[Dataset excerpts — start]
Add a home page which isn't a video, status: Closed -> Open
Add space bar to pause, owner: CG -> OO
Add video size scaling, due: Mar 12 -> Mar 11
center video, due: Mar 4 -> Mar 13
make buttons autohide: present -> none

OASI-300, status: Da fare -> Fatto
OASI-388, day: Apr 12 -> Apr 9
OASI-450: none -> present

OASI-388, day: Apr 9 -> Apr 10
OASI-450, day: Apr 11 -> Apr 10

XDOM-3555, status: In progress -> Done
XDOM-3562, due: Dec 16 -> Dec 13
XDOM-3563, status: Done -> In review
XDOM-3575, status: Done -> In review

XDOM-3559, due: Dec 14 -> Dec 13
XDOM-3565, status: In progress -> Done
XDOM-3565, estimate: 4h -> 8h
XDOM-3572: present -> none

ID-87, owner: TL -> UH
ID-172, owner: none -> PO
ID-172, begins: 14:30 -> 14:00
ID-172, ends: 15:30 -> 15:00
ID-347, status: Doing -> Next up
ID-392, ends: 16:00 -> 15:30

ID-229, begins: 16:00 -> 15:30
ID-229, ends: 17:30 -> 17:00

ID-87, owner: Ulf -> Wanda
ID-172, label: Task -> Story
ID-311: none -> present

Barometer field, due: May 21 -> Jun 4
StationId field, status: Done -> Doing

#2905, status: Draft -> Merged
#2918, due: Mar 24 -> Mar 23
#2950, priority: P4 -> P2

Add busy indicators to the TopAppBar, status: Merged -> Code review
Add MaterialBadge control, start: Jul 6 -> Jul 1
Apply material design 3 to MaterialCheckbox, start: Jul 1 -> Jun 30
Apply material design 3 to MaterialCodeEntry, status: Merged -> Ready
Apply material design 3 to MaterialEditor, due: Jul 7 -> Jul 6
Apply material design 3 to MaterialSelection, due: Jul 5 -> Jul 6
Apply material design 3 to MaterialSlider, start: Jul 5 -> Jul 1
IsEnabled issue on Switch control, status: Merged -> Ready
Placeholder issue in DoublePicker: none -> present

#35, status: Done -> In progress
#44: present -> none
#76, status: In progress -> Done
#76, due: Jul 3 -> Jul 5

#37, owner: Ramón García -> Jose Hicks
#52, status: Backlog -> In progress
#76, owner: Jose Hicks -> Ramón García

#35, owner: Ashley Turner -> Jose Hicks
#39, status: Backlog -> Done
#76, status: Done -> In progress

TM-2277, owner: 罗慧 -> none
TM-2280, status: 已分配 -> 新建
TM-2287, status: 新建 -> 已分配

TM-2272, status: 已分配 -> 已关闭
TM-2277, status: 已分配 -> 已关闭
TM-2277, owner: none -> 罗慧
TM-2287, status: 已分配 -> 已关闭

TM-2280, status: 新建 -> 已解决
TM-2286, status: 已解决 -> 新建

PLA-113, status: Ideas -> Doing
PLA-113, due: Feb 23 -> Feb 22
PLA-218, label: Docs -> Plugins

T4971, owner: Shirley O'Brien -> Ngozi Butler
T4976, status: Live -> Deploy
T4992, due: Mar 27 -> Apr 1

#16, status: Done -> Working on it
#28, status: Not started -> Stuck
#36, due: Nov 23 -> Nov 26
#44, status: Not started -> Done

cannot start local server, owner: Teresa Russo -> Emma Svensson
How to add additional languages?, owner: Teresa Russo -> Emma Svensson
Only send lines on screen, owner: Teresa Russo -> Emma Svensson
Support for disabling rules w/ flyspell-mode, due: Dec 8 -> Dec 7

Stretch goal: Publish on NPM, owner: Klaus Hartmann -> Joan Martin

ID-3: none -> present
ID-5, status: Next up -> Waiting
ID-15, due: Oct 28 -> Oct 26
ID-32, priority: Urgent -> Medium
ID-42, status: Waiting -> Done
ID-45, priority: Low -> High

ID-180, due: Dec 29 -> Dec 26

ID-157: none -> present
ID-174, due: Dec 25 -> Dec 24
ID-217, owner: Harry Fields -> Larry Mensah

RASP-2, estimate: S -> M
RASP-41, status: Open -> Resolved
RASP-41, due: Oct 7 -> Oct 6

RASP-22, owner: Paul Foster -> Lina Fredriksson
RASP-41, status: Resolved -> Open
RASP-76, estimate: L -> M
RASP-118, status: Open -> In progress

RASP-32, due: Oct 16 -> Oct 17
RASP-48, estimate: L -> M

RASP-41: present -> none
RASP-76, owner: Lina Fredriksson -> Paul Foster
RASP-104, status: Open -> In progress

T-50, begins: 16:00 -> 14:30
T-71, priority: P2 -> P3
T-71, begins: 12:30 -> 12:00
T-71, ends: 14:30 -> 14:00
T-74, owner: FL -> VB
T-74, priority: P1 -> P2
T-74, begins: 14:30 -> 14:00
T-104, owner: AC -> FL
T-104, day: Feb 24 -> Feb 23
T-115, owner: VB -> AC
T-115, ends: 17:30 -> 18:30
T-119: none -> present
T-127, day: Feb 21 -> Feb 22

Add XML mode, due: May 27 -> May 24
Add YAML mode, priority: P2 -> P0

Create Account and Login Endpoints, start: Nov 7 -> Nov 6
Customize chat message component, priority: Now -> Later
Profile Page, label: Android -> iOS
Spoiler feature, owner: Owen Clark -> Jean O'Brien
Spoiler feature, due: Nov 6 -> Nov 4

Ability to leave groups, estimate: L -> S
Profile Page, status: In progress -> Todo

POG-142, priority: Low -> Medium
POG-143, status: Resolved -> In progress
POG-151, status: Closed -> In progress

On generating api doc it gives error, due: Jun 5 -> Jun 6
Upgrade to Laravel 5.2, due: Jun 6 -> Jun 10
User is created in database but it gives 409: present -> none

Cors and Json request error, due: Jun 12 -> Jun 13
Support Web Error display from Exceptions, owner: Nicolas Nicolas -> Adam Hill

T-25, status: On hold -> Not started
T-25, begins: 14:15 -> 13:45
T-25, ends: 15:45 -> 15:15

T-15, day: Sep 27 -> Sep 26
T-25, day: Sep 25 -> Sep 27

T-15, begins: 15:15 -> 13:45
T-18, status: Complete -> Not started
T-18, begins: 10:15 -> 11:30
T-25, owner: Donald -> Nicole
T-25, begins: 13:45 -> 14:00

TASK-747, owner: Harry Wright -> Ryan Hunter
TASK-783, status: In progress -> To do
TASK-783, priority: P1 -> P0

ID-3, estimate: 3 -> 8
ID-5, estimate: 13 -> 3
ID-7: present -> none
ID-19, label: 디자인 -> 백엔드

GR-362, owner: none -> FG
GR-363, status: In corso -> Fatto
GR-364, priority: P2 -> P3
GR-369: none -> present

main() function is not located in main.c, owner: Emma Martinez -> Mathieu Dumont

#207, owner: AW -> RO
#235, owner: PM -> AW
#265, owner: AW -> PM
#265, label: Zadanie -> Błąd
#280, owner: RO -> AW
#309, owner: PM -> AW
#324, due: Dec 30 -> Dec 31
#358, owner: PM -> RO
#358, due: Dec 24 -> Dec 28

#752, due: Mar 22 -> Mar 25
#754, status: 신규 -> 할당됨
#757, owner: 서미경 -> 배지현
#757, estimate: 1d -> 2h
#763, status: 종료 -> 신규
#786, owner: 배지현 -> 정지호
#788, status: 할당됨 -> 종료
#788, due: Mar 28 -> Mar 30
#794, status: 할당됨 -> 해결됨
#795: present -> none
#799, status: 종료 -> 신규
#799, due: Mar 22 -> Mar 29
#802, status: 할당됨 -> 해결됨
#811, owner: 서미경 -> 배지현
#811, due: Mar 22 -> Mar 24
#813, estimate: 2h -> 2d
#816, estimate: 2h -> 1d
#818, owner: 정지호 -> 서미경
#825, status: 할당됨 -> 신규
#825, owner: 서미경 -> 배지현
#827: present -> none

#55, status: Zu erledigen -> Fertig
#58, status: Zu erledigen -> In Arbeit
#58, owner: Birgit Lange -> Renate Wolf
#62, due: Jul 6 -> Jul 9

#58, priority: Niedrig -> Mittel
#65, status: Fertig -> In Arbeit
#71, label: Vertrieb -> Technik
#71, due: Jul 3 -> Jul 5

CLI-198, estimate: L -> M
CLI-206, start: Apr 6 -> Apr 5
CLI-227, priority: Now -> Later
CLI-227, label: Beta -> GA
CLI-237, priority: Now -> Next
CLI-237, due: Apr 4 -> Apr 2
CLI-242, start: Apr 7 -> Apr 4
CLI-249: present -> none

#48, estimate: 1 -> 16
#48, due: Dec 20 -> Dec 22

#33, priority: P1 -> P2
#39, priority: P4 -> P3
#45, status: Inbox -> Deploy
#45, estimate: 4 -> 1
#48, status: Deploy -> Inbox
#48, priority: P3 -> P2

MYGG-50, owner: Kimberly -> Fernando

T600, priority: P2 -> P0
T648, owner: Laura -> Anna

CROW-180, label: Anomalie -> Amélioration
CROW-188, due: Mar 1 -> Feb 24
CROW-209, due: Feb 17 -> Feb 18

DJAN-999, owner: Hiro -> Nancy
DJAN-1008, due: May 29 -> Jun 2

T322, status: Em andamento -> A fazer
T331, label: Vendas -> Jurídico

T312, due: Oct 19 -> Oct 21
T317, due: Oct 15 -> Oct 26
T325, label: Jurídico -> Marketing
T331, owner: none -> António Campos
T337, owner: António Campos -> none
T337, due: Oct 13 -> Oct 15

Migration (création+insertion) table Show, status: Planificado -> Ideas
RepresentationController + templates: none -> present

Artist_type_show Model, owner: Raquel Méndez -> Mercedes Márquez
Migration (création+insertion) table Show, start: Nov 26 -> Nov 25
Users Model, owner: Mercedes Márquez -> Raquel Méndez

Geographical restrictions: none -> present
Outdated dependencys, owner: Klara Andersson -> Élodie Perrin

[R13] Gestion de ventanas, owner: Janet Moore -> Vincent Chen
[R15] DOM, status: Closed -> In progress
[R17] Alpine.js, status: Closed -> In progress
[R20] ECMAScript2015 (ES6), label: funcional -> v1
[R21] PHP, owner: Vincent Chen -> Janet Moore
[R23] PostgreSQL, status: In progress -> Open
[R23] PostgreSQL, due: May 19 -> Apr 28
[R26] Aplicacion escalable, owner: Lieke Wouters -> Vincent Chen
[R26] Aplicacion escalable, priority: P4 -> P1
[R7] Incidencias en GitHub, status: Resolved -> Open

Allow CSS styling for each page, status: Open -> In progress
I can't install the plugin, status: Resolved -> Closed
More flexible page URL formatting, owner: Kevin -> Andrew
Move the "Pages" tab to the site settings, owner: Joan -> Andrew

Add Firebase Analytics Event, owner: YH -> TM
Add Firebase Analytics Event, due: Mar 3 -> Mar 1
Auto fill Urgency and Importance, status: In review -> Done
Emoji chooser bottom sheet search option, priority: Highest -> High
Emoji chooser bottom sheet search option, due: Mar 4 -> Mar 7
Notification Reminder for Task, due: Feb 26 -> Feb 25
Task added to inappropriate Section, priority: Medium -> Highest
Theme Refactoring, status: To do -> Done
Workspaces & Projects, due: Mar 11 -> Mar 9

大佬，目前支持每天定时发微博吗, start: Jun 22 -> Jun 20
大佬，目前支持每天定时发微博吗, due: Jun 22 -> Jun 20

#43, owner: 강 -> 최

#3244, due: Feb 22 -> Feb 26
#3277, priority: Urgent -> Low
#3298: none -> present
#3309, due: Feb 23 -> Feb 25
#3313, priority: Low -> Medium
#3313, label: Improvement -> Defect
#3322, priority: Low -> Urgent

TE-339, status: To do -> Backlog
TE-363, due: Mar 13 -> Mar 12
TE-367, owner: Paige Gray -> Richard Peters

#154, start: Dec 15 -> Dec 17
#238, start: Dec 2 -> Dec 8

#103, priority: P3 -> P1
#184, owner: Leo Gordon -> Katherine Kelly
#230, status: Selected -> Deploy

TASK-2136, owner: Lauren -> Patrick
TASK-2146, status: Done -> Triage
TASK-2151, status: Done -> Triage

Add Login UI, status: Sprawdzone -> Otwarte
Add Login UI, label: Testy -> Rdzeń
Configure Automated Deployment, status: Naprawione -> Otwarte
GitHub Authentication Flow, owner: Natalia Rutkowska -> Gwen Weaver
[Dataset excerpts — finish]
● **To do**
In the data above, which lines lie between the line with "RASP-104, status: Open -> In progress" and the line with "T-25, ends: 15:45 -> 15:15", inclusive? Print those lines exactly and nothing else.

● **Solved problem**
RASP-104, status: Open -> In progress

T-50, begins: 16:00 -> 14:30
T-71, priority: P2 -> P3
T-71, begins: 12:30 -> 12:00
T-71, ends: 14:30 -> 14:00
T-74, owner: FL -> VB
T-74, priority: P1 -> P2
T-74, begins: 14:30 -> 14:00
T-104, owner: AC -> FL
T-104, day: Feb 24 -> Feb 23
T-115, owner: VB -> AC
T-115, ends: 17:30 -> 18:30
T-119: none -> present
T-127, day: Feb 21 -> Feb 22

Add XML mode, due: May 27 -> May 24
Add YAML mode, priority: P2 -> P0

Create Account and Login Endpoints, start: Nov 7 -> Nov 6
Customize chat message component, priority: Now -> Later
Profile Page, label: Android -> iOS
Spoiler feature, owner: Owen Clark -> Jean O'Brien
Spoiler feature, due: Nov 6 -> Nov 4

Ability to leave groups, estimate: L -> S
Profile Page, status: In progress -> Todo

POG-142, priority: Low -> Medium
POG-143, status: Resolved -> In progress
POG-151, status: Closed -> In progress

On generating api doc it gives error, due: Jun 5 -> Jun 6
Upgrade to Laravel 5.2, due: Jun 6 -> Jun 10
User is created in database but it gives 409: present -> none

Cors and Json request error, due: Jun 12 -> Jun 13
Support Web Error display from Exceptions, owner: Nicolas Nicolas -> Adam Hill

T-25, status: On hold -> Not started
T-25, begins: 14:15 -> 13:45
T-25, ends: 15:45 -> 15:15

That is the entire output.